Minow will be joined on the board by a number of prominent Democrats, including Zoë Baird, President Clinton's first nominee for attorney general and current president of the Markle Foundation, a New York-based group that studies the potential of information technology to address public needs. Clinton White House Counsel Lloyd Cutler will also serve on the board, along with Griffin Bell, the attorney general under President Carter, and civil rights attorney Floyd Abrams.

The panel will report to Defense Secretary Donald Rumsfeld on the legal and policy issues raised by the potential application of TIA, a research project that examines technologies that could be used to identify terrorists by scanning databases of credit card purchases, airline reservations, car rentals and other transactions. The project is under fire from privacy advocates, who say it's unnecessarily invasive, and computer scientists, who question whether the system could work with a high degree of accuracy.

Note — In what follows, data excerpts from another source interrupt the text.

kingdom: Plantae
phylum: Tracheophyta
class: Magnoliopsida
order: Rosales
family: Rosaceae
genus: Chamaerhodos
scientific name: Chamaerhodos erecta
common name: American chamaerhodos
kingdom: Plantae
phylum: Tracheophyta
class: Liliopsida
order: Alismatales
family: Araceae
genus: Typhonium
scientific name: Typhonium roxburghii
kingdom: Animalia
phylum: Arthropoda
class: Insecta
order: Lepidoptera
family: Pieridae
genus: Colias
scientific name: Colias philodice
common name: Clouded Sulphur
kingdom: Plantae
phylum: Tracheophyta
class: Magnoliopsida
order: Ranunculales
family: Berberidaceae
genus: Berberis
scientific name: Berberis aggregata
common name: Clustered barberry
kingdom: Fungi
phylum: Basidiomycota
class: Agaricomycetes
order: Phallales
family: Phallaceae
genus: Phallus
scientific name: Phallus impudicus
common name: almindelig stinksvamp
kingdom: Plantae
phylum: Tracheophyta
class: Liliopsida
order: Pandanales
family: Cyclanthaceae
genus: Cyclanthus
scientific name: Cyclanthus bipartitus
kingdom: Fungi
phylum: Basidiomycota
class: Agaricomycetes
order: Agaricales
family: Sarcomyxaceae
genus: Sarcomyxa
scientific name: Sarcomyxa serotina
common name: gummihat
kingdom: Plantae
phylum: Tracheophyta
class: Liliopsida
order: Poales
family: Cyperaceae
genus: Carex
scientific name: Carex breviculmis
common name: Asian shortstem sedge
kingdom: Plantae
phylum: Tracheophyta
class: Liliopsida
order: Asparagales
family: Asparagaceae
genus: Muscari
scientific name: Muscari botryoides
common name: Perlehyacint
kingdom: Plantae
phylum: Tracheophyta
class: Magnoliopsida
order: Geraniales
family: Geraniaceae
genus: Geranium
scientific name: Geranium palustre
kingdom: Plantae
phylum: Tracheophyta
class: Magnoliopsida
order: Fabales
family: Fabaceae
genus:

Edward Aldridge, Defense undersecretary for acquisition, technology and logistics, announced the creation of the board at a briefing Friday, and said he will also chair a second internal advisory group of Defense officials. That group will monitor how TIA tools make the transition from the research phase-their current status-to actual use. The board also will establish policies for any use of TIA by the department. The panel will include several other Defense undersecretaries and the department's general counsel. The group will hold its first meeting at the end of February.

Aldridge emphasized that TIA is still only a concept, not a device, but he said there are no plans to curtail development of the research project. The president's fiscal 2004 budget includes $20 million for TIA funding, and the project is slated to receive $10 million in fiscal 2003.

Sen. Ron Wyden, D-Ore., recently introduced a measure that would block that funding unless the administration submits a full report about the project's scope and intended use. Aldridge said the department is working with Congress to find "an acceptable compromise" to the amendment.

The composition of the outside panel is notable for its partisan affiliation and its members' active support of civil rights issues. The members will be free to solicit opinions and advice from anyone they choose, including the privacy advocates who have strongly opposed the TIA project, Aldridge said.

The TIA project is headed by John Poindexter, who served as President Reagan's national security adviser. Poindexter was convicted of multiple felony counts of lying to Congress during hearings into the Iran-Contra scandal. The convictions were later overturned.

Aldridge said there is no indication Poindexter will be removed as the project's director.